Exploring the inhibitory effect of membrane tension on cell polarization

Cell polarization toward an attractant is influenced by both physical and chemical factors. Most existing mathematical models are based on reaction-diffusion systems and only focus on the chemical process occurring during cell polarization. However, membrane tension has been shown to act as a long-range inhibitor of cell polarization. Here, we present a cell polarization model incorporating the interplay between Rac GTPase, filamentous actin (F-actin), and cell membrane tension. We further test the predictions of this model by performing single cell measurements of the spontaneous polarization of cancer stem cells (CSCs) and non-stem cancer cells (NSCCs), as the former have lower cell membrane tension. Based on both our model and the experimental results, cell polarization is more sensitive to stimuli under low membrane tension, and high membrane tension improves the robustness and stability of cell polarization such that polarization persists under random perturbations. Furthermore, our simulations are the first to recapitulate the experimental results described by Houk et al., revealing that aspiration (elevation of tension) and release (reduction of tension) result in a decrease in and recovery of the activity of Rac-GTP, respectively, and that the relaxation of tension induces new polarity of the cell body when a cell with the pseudopod-neck-body morphology is severed.

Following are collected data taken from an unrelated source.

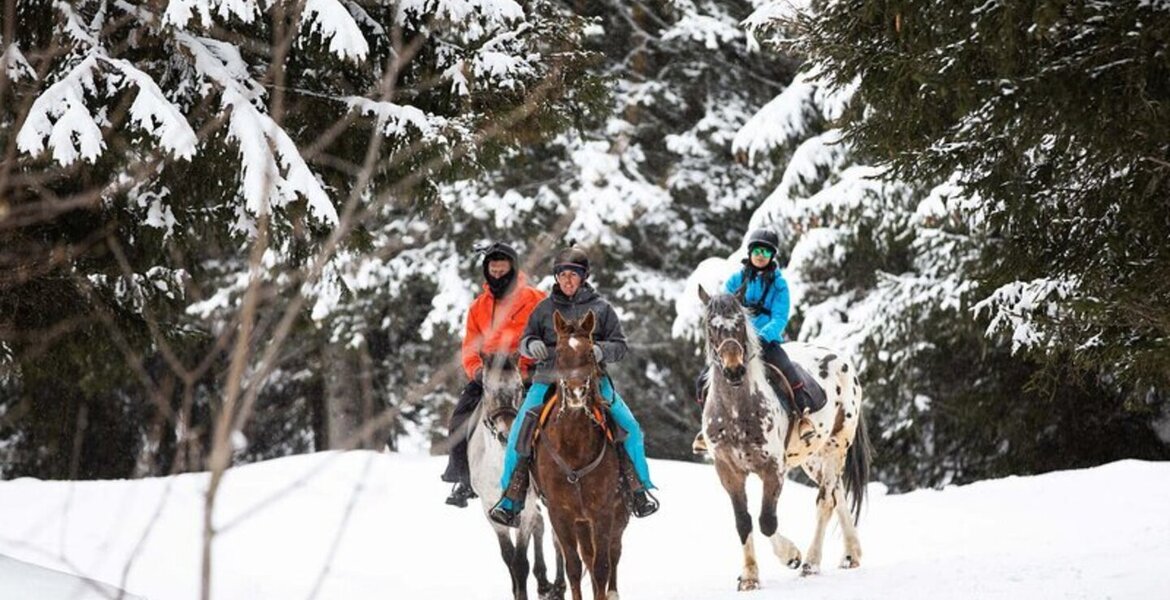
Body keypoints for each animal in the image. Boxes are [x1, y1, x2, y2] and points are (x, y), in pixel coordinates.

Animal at [467, 353, 563, 596]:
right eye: (486, 387)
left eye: (519, 386)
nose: (506, 434)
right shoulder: (491, 510)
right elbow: (509, 558)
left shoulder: (526, 506)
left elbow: (520, 563)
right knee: (542, 524)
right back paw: (543, 583)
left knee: (557, 537)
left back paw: (558, 587)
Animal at [533, 308, 631, 598]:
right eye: (559, 353)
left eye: (590, 352)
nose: (577, 391)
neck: (573, 446)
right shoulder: (560, 514)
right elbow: (574, 567)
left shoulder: (602, 511)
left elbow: (601, 567)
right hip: (580, 522)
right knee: (587, 555)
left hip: (616, 515)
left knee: (613, 553)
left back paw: (613, 591)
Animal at [692, 285, 870, 589]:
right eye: (711, 327)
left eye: (740, 324)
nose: (734, 370)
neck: (737, 410)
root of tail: (843, 359)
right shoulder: (728, 472)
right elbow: (743, 521)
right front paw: (749, 576)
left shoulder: (773, 468)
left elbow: (767, 521)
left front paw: (791, 556)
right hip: (813, 459)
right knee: (838, 494)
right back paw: (851, 555)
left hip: (835, 447)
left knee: (826, 501)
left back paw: (811, 562)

细胞向趋化因子的极化过程同时受到物理与化学因素的共同调控。现有绝大多数数学模型均以反应扩散系统为基础，且仅聚焦于细胞极化过程中发生的化学过程。然而已有研究证实，细胞膜张力可作为细胞极化的长程抑制剂。本研究构建了一个整合Rac GTP酶（Rac GTPase）、丝状肌动蛋白（filamentous actin, F-actin）与细胞膜张力之间相互作用的细胞极化模型。鉴于癌症干细胞（cancer stem cells, CSCs）的细胞膜张力低于非干细胞性癌细胞（non-stem cancer cells, NSCCs），本研究通过对这两类细胞的自发极化行为开展单细胞测量，进一步验证了该模型的预测结果。结合模型与实验结果分析可知，在细胞膜张力较低的情况下，细胞极化对刺激信号更为敏感；而较高的细胞膜张力则可提升细胞极化的鲁棒性与稳定性，使极化过程在随机扰动下仍能维持。此外，本研究的模拟实验首次复现了Houk等人报道的实验结果：抽吸操作（即张力升高）与张力释放（即张力降低）可分别导致Rac-GTP活性的下降与恢复；而当具有伪足-颈部-胞体形态的细胞被切断时，张力松弛可诱导胞体产生新的极化方向。